Request: Transcribe the records word for word, starting at the line with "заряжают дизайн-менторы, специально" and ending with the line with "найти рефы на", both lines included.

Data shown:
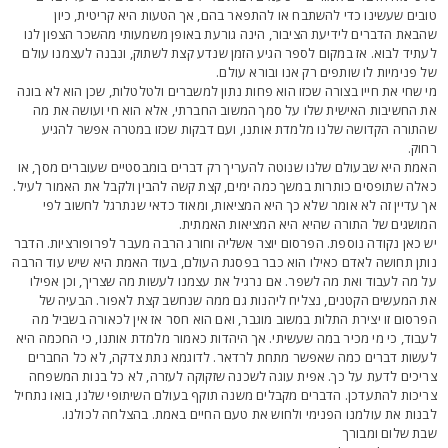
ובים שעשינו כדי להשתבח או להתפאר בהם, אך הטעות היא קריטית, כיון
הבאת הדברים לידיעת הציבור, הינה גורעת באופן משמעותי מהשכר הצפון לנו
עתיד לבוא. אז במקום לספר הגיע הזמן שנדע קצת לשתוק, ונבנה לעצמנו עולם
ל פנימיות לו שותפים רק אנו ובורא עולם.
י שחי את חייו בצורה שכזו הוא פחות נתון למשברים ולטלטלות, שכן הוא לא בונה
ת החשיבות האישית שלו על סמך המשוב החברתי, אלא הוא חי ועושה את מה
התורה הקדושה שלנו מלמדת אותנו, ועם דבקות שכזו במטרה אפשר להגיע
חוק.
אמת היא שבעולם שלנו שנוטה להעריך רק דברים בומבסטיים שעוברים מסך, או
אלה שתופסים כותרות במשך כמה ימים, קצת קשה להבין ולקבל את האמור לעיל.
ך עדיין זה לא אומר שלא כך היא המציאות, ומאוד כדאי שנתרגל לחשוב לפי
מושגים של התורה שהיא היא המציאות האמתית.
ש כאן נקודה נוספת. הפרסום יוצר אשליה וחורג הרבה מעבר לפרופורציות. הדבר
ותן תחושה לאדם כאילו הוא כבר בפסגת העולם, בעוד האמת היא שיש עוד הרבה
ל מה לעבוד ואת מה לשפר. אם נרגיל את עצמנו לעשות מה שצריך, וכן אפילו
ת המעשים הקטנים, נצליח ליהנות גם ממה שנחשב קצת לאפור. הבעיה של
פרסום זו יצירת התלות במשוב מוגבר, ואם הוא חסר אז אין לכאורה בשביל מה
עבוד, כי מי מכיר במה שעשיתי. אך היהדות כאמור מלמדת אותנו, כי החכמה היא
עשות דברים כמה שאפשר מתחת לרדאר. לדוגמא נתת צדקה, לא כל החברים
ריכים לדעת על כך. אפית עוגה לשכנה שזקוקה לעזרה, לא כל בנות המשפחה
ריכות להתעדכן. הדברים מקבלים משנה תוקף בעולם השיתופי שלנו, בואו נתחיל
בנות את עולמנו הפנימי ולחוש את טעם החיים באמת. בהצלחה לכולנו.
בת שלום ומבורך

* * *

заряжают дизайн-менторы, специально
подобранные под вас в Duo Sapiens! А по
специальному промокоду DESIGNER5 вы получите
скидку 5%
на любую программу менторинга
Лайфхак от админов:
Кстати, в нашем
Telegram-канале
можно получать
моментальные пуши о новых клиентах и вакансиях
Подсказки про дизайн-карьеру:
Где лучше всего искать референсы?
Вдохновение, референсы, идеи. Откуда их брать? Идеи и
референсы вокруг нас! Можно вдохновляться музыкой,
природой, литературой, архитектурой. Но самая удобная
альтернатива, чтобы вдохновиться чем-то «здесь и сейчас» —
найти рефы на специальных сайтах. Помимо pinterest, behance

Result:
заряжают дизайн-менторы, специально
подобранные под вас в Duo Sapiens! А по
специальному промокоду DESIGNER5 вы получите
скидку 5%
на любую программу менторинга
Лайфхак от админов:
Кстати, в нашем
Telegram-канале
можно получать
моментальные пуши о новых клиентах и вакансиях
Подсказки про дизайн-карьеру:
Где лучше всего искать референсы?
Вдохновение, референсы, идеи. Откуда их брать? Идеи и
референсы вокруг нас! Можно вдохновляться музыкой,
природой, литературой, архитектурой. Но самая удобная
альтернатива, чтобы вдохновиться чем-то «здесь и сейчас» —
найти рефы на специальных сайтах. Помимо pinterest, behance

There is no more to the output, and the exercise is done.